The school then was different than it is now. The entrance is different now, and the entrance process itself is likely to change. In our time there was a place called the Smoking Shelter at the rear of the gym where pupils went to smoke. If this activity wasn’t actively permitted it certainly was tolerated. There a regular gang gathered to talk, slag, cadge cigarettes and generally have the craic. On the coldest days there we would be found in a fugue of smoke, happy as sandflies talking about everything and nothing in particular.
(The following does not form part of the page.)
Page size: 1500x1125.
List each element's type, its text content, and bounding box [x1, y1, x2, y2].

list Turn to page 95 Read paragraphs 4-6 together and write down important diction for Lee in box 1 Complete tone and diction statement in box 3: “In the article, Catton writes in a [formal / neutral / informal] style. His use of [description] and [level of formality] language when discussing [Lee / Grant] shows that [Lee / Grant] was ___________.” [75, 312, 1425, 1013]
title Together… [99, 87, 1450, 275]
Since then I have had the honour of being asked back to the school a few times to functions and events. It is different now. Once seated at a function, I gazed up at the ceiling in the assembly hall, above which some of the lads used to bunk off classes via doorway they had discovered, the adventure almost ending in disaster as one of them put a foot through the wooden roof one day.

As I walked down the corridor the last time I was there, corridors I had walked and ran thousands of times, they all of a sudden seemed older. I had a flash on my inward eye of a burly figure in a brown tweed sort of jacket, with thickish glasses, brown briefcase in hand, head down, driving down the corridor through a sea of boys who knew to step aside out of his road. For all his bluster he was a hell of a guy. Like most of them.

And I remembered a line from Wordworth that Declan Coyle used to recite when he’d had a few in the Union Bar at Queen’s, having learnt it by heart for Big Lewis’s English class.

‘The music in my heart I bore, long after it was heard no more.’